The exhibition’s highlight, however, proves to be a stunning recreation of the artist’s 57 Great Jones Street Studio from 1983 which includes paintings, drawings, sketches, personal effects, his furniture, videotape and book collections.
It’s as close to a studio visit with Jean-Michel Basquiat as the world will now ever receive.
How was this space reproduced with such extraordinary detail, near spooky in its likeness?
“Well, we were there is how we knew,” Lisane Basquiat explains. “We also used photographs to help us fill in some of the details that we’d forgotten. Our goal was to provide an immersive experience where the visitor has insight into a moment in time within Jean-Michel’s life.”
The studio recreation further includes Basquiat’s bicycle, his main method of transportation around the city since he had trouble successfully hailing cabs as a Black man.

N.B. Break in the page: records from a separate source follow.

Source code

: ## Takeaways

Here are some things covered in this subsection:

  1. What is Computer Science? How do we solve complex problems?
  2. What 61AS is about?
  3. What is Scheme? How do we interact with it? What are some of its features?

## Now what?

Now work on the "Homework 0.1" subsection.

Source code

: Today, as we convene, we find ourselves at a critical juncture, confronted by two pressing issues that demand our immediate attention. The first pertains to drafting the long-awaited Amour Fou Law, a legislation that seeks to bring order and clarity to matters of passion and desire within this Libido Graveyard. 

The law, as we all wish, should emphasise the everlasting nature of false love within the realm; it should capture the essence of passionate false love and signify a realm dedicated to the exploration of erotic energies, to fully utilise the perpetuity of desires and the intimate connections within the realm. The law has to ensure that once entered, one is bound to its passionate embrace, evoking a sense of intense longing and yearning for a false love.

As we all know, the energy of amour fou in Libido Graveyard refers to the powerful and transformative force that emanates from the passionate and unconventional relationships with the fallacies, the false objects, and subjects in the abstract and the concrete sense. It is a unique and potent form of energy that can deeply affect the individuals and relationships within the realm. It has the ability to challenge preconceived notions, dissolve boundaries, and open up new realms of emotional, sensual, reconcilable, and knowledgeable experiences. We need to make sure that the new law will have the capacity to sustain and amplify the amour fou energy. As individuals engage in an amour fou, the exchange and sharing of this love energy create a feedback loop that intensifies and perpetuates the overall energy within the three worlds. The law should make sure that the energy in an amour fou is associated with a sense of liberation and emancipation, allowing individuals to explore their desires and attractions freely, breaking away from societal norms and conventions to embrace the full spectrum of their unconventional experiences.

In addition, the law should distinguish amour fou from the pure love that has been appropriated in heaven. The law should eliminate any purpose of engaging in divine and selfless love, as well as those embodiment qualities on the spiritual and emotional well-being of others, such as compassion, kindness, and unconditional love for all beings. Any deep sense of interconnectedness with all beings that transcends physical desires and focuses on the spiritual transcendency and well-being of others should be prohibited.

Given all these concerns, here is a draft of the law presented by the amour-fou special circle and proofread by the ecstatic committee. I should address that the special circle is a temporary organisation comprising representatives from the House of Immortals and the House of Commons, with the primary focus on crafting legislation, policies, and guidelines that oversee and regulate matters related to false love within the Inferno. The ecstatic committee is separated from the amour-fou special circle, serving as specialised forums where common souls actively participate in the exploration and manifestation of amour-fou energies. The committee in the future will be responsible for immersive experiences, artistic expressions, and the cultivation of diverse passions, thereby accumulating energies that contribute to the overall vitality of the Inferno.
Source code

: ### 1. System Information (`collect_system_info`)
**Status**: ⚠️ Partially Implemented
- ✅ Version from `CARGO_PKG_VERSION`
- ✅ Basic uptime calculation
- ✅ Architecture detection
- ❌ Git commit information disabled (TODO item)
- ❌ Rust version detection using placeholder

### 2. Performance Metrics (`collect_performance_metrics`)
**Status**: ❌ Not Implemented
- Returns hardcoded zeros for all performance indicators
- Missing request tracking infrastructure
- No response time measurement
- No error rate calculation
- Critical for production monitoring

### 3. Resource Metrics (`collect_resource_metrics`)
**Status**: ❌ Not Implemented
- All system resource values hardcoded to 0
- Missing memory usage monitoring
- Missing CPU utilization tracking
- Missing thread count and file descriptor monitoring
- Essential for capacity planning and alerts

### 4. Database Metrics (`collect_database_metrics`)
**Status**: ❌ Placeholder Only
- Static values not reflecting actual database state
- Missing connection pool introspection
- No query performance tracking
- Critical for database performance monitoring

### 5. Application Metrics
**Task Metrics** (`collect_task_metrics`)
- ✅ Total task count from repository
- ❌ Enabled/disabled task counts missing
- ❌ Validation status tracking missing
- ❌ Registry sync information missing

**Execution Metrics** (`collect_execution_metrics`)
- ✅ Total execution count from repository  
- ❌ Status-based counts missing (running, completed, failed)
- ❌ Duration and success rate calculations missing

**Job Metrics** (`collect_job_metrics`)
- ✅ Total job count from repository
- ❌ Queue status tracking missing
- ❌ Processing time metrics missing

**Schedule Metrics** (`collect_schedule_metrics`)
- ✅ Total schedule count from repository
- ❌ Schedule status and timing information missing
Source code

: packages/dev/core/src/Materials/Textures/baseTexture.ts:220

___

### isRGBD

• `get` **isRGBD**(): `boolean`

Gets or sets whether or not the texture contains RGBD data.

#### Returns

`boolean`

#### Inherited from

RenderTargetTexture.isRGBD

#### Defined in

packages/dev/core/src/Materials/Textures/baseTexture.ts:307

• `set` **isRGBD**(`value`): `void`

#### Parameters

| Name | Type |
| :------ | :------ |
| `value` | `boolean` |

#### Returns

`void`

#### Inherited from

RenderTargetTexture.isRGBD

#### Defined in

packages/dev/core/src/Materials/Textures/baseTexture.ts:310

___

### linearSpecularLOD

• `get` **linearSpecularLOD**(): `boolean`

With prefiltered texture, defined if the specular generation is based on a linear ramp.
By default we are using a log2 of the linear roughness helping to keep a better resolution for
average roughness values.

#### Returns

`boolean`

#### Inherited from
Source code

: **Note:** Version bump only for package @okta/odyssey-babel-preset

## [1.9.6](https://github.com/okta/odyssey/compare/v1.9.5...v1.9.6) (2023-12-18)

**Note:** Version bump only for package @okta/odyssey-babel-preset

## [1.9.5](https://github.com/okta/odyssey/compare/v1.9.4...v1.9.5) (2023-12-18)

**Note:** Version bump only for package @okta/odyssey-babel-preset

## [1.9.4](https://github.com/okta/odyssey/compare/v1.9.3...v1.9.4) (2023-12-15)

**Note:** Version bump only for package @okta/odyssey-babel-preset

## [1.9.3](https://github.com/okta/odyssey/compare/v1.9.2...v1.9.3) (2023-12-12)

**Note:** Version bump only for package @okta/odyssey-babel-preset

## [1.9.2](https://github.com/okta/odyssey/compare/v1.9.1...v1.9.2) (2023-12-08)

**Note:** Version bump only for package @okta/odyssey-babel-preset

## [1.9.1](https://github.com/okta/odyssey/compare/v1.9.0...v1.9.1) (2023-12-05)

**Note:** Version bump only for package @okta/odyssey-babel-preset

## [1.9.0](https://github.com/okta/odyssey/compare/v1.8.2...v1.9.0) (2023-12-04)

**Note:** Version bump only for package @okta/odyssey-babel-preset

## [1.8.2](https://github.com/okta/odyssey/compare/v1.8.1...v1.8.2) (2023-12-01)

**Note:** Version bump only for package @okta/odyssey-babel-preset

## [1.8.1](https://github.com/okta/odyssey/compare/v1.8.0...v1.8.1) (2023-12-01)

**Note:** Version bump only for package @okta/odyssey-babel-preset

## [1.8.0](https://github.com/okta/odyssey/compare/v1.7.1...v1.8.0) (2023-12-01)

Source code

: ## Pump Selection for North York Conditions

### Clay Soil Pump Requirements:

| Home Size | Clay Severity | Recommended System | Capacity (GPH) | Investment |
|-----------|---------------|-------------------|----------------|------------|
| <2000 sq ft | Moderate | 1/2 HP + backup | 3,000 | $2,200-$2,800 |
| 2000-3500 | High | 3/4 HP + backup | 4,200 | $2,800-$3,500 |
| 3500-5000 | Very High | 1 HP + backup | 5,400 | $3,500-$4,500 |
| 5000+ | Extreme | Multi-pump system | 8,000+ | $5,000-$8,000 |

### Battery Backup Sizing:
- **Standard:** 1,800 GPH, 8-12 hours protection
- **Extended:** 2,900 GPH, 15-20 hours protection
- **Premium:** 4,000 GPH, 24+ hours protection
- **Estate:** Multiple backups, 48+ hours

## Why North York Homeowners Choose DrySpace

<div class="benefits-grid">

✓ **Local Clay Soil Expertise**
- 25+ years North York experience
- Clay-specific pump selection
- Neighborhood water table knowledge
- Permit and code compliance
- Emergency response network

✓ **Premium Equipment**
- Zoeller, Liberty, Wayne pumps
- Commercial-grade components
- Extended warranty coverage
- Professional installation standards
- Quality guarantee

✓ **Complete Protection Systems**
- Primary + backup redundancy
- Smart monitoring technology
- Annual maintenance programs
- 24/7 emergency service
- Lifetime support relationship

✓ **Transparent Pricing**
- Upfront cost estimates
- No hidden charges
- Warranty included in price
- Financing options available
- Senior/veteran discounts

“King Pleasure” centers Jean-Michel Basquiat the man, not the icon, and in doing so deepens the appreciation for an artist already among the handful of most appreciated in history, a peer of those artists whose biographies feature in his book collection.
Basquiat has now been gone much longer than the 27 short years of his life. Popular interest in him, however, continues to increase.
“Jean-Michel was a brilliant artist and someone who openly reflected his position on cultural, racial and political issues,” Lisane said of her brother and his artwork’s ability to continue reaching people. “Our society continues to grapple with many of the issues that he opined on through his social narrative. His is also an incredibly inspiring story about what can happen when you set out to make something happen and walk that journey by any means necessary.”
Basquiat–the man, the myth, the mystique, the art, the face–has transcended art world notoriety the way scant few artists ever do, his image and iconic crown symbol now firmly fixed in the broader culture.
“I am sure that a hundred years from now and even beyond, people will still be astounded by his work.”
The closing line of one more remarkable artifact shared in “King Pleasure,” a copy of the eulogy read by art dealer Jeffrey Deitch at Basquiat’s funeral, August 17, 1988.